Seagate One Touch – niezwykła lekkość plików
Jeden dotyk wystarczy, by go chcieć. Dodatkowo kuszą parametry i funkcjonalność – mały, lekki, szybki i z dodatkowym oprogramowaniem.
Dla tych, którzy w recenzjach cenią samą kwintesencję konkretów bez wyjaśnień, komentarzy, opisu itd. niniejszym przedstawiamy tzw. twarde dane w pigułce. Samsung One Touch to zewnętrzny SSD, który w przypadku pojemności 500 GB kosztuje ok. 400 zł. Całość zamknięta jest w malutkiej, kontrowersyjnej obudowie (w kilku wersjach kolorystycznych) i waży nieco ponad dkg. Dzięki temu nie czuć go nawet w damskiej torebce, a podłączony do komputera może swobodnie zwisać nie obciążając gniazda (choć oczywiście nie zalecamy takiego rozwiązania). Zastosowany interfejs w przypadku naszego urządzenia to USB 3.0. Transfer przy odczycie – ok 400 MB/s, przy zapisie – ok 300 MB/s, czas dostępu, odpowiednio 0,14 i 0,25 ms. W komplecie jedynie 20-centymetrowy kabel ze złączem USB A. Dysk oczywiście odporny na upadki, a gustowna szlufka zwiększa możliwości przenoszenia urządzenia. Do urządzenia producent dołączył aplikację do backupu oraz – roczny abonament aplikacji do organizowania zdjęć – Mylio Create.
Seagate One Touch uświadomił nam, jakim zmianom uległ w ostatnich latach rynek napędów zewnętrznych.
Problemy producentów
Producenci zewnętrznych SSD nie mają dziś łatwego życia. Muszą konkurować nie tylko z innymi dostawcami, ale też dbać o to, by nie kanibalizować swojej oferty. Z jednej strony konkurencją są tradycyjne HDD z dużo atrakcyjniejszą ceną, z drugiej nośniki pen drive – coraz pojemniejsze, a jednocześnie mniejsze, bardziej poręczne. Dodatkowo zagrożeniem dla urządzeń zewnętrznych są coraz powszechniejsze systemy backupu oraz popularyzacja przechowywania danych w chmurze.

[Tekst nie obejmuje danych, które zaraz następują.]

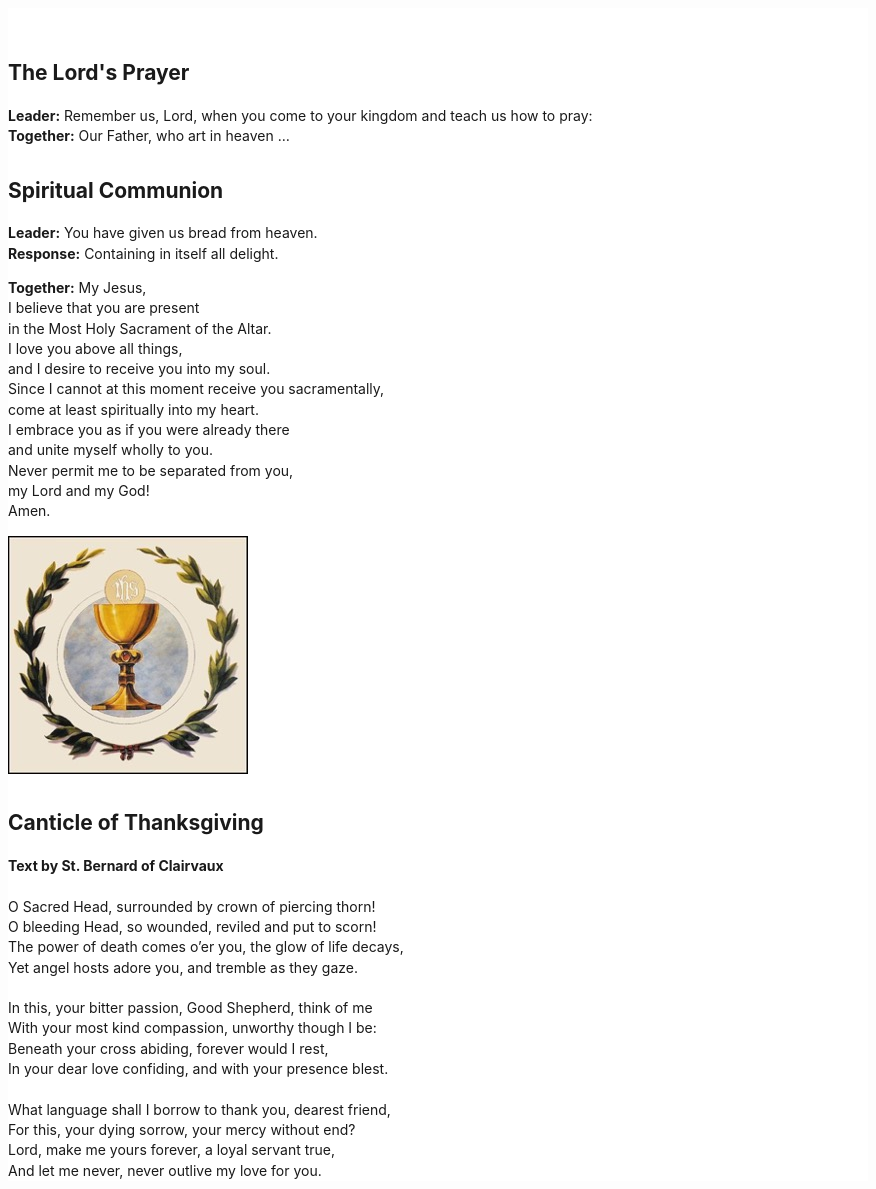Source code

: <br>
<h2>The Lord's Prayer</h2>
<p><b>Leader:</b> Remember us, Lord, when you come to your kingdom and teach us how to pray:<br>
<b>Together:</b> Our Father, who art in heaven …</p>

<h2>Spiritual Communion</h2>
<p><b>Leader:</b> You have given us bread from heaven.<br>
<b>Response:</b> Containing in itself all delight.<br>

<b>Together:</b> My Jesus,<br>
I believe that you are present<br>
in the Most Holy Sacrament of the Altar.<br>
I love you above all things,<br>
and I desire to receive you into my soul.<br>
Since I cannot at this moment receive you sacramentally,<br>
come at least spiritually into my heart.<br>
I embrace you as if you were already there<br>
and unite myself wholly to you.<br>
Never permit me to be separated from you,<br>
my Lord and my God!<br>
Amen.</p>

<img src="/assets/images/chalice.jpg">

<h2>Canticle of Thanksgiving</h2>
<p><b>Text by St. Bernard of Clairvaux</b><br>
<br>
O Sacred Head, surrounded by crown of piercing thorn!<br>
O bleeding Head, so wounded, reviled and put to scorn!<br>
The power of death comes o’er you, the glow of life decays,<br>
Yet angel hosts adore you, and tremble as they gaze.<br>
<br>
In this, your bitter passion, Good Shepherd, think of me<br>
With your most kind compassion, unworthy though I be:<br>
Beneath your cross abiding, forever would I rest,<br>
In your dear love confiding, and with your presence blest.<br>
<br>
What language shall I borrow to thank you, dearest friend,<br>
For this, your dying sorrow, your mercy without end?<br>
Lord, make me yours forever, a loyal servant true,<br>
And let me never, never outlive my love for you.</p>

Do tego wyzwaniem jest kwestia wzornictwa. Dziś nośnik musi nie tylko mieć dobre parametry, ale też przyciągający uwagę wygląd uwzględniający przyciągające uwagę zarówno kolory, jak i kształty. Najlepiej, by dysk miał to coś, co spowoduje, że gdy klient weźmie go do ręki, już nie będzie chciał się z nim rozstawać.
Prostota i elegancja
Taki właśnie jest One Touch – dysk zewnętrzny Seagate. Konstrukcja dostępna jest w wersjach o pojemnościach od 500 GB do aż 2 TB. Do naszej redakcji trafił model najmniejszy. Pierwsze wrażenie – małe, płaskie pudełeczko dobitnie podkreśla to, co wiemy od lat. Nazywanie takich urządzeń „dyskiem” czy „napędem” dokonuje się z – nomen omen – rozpędu. Świadczy dobitnie o tym, że język nie nadąża za rzeczywistością. Wielu producentów stara się ciągle upodobnić (również pod względem wielkości pojemności) swoje konstrukcje SSD do przenośnych HDD, jakby czuli się zobowiązani przez nazewnictwo.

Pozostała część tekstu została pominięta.